Izrael bardzo krytycznie odnosi się do zabiegów podejmowanych w imieniu wspólnoty międzynarodowej przez negocjatorów, którzy starają się doprowadzić do ograniczenia irańskiego programu nuklearnego, tak aby nie mógł on doprowadzić do wyprodukowania broni jądrowej.
Stanowisko rządu Benjamina Netanjahu sprowadza się do tego, że trzeba znaleźć rozwiązanie, które całkowicie uniemożliwi Iranowi wyprodukowanie broni jądrowej.
Izraelscy przywódcy nie ukrywają sceptycznego stanowiska wobec rezultatów porozumienia zawartego w listopadzie między Grupą 5+1 a Teheranem oraz wobec toczących się nadal negocjacji w sprawie kontrolowania procesu wzbogacania uranu, aby Iran nie zdołał wyprodukować broni atomowej.
W ciągu najbliższych tygodni zostaną wznowione rozmowy między zachodnimi mocarstwami a Iranem w sprawie wzbogacania uranu.

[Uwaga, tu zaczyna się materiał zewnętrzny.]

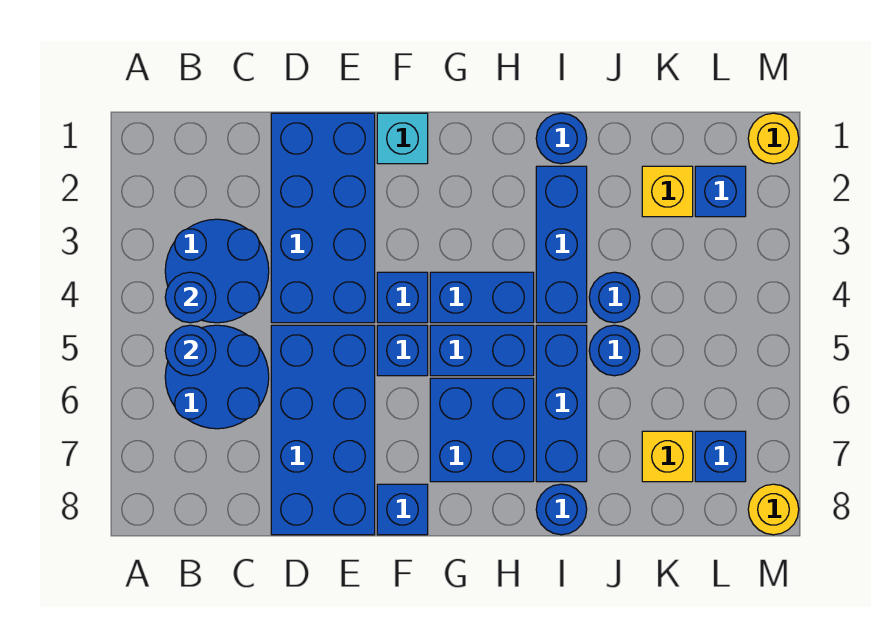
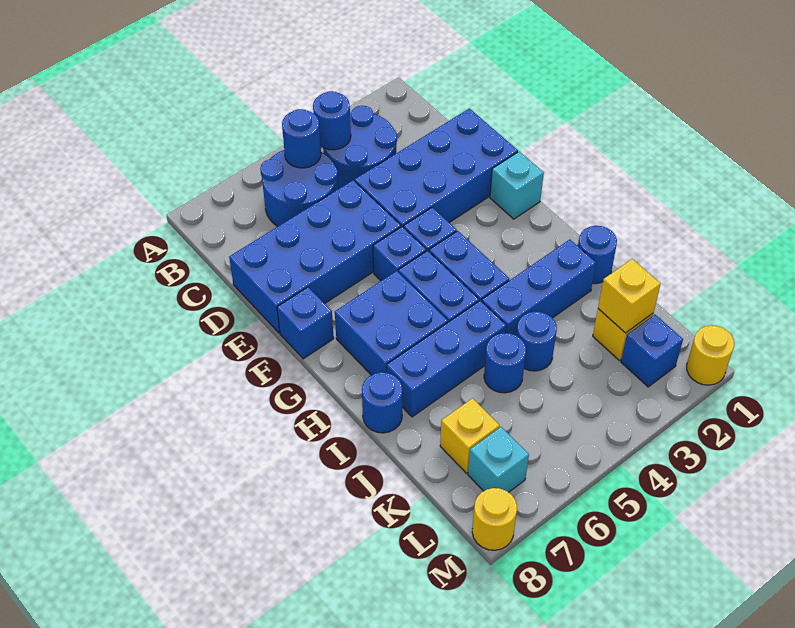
none -> yellow 1x1 brick [598,259,660,333]
blue 1x1 brick [695,431,746,482] -> cyan 1x1 brick [468,427,529,492]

Mają one doprowadzić do ustalenia, jakiego rodzaju instalacje atomowe może posiadać Iran, a także do wyjaśnienia utrzymujących się wciąż wątpliwości, które dotyczą militarnego wymiaru jego ambicji nuklearnych.
Peres wzywa do pokojowego dialogu
Z okazji irańskiego Nowego Roku (Nowruz) prezydent Izraela Szimon Peres wezwał naród Iranu do podjęcia wysiłków, aby oba kraje, które uważają się za przeciwników politycznych, mogły żyć w pokoju.
W orędziu rozpowszechnionym przez irańskie rozgłośnie opozycyjne "Kol Israel Persian" i "Radio Farda" (radio Wolna Europa) Peres przypomniał, że oba narody mają długą wspólną historię i podzielają wspólne wartości kulturalne i humanitarne.
- Nie jesteśmy handlarzami tylko narodami, które szanują kulturę i godność człowieka. Powinniśmy żyć w pokoju i wzajemnym zrozumieniu - dodał prezydent Izraela.
Przypomniał, że za czasów ostatniego, obalonego szacha Mohammada Rezy Pahlawiego między Izraelem a Iranem panowały przyjazne stosunki.
Wrogość w stosunkach irańsko-izraelskich zapanowała od 1979 roku, od czasu gdy przywództwo rewolucji irańskiej, która obaliła monarchię, przejął ajatollah Chomeini. Drogę do objęcia duchowego i politycznego kierownictwa rewolucji utorowała mu milicja szyicka.
5 lutego 1979 roku Chomeini proklamował powstanie pierwszego rządu islamskiego, realizując koncepcję "demokracji religijnej".